(SELECTED TEXT Opens)

[vlc-devel] [PATCH 00/13] Execute medialib queries out of the UI thread
Alexandre Janniaux
ajanni at videolabs.io
Mon Nov 30 14:40:41 CET 2020
Hi,
On Mon, Nov 30, 2020 at 04:30:55AM +0100, Pierre Ynard via vlc-devel wrote:
> > > Well my experience is that, if I enable the media library, VLC
> > > crashes immediately because of some demuxer bug. This is totally
> > > unacceptable.
> > >
> > > The root cause bug is most likely in an underlying library (and
> > > possibly failure of Debian to update), caused by a file in one of
> > > the standard media directory. Still, for the sake of reliability, it
> > > is totally insane and unacceptable that VLC crashes just because of
> > > a bug in a demuxer triggered by a file that is neither being played
> > > and in a directory that was not explicitly added.

(SELECTED TEXT Closes)
(PROVIDED RECORDS Opens)

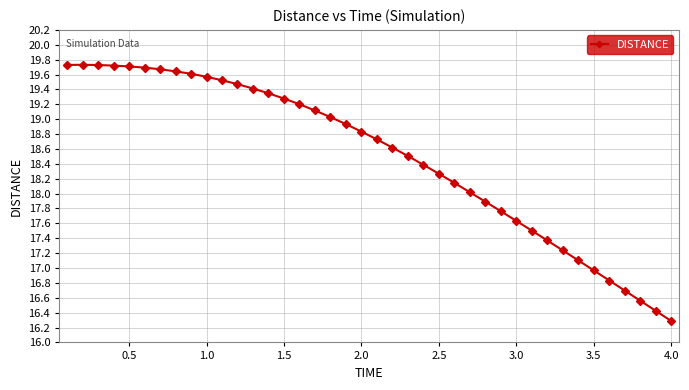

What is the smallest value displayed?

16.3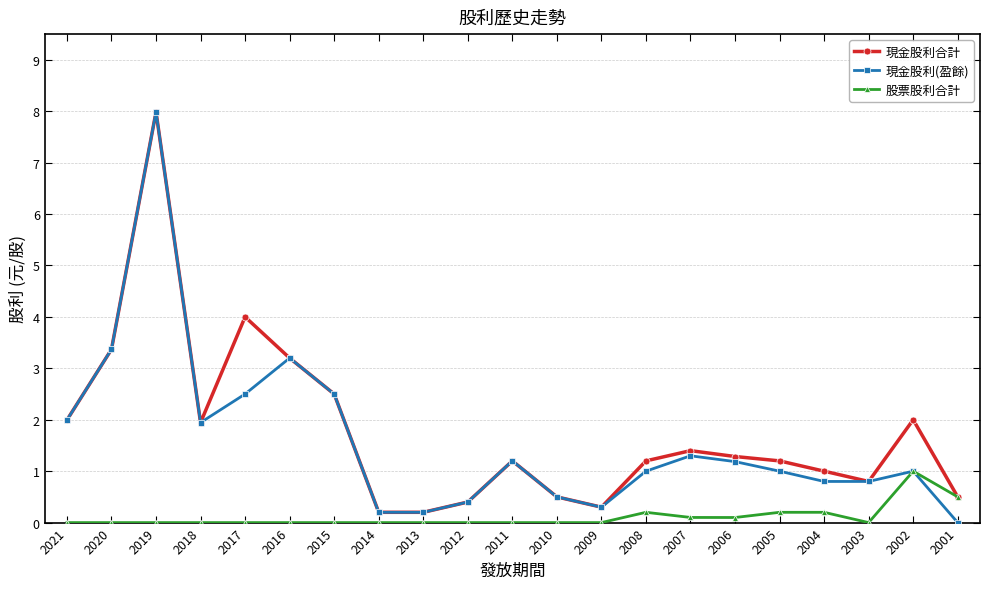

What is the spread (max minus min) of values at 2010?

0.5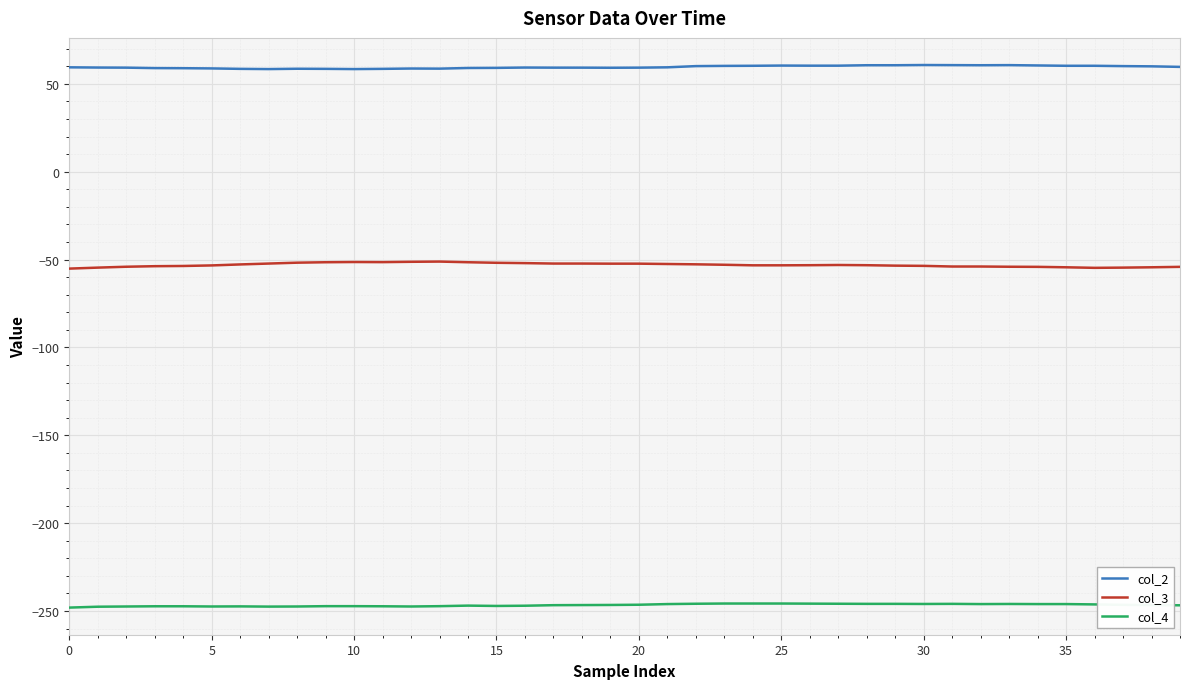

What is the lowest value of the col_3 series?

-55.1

(PROVIDED RECORDS Closes)

== EXERCISE ==
Answer these from the vlc-devel mailing list post:
(a) According to the subject line, which thread should medialib queries be executed out of?
(b) In the quoted message, what happens when the media library is enabled?
(c) In the quoted message, where does the root cause bug most likely lie?

== SOLUTION TO THE EXERCISE ==
(a) The UI thread.
(b) VLC crashes immediately because of some demuxer bug.
(c) In an underlying library, possibly along with a failure of Debian to update.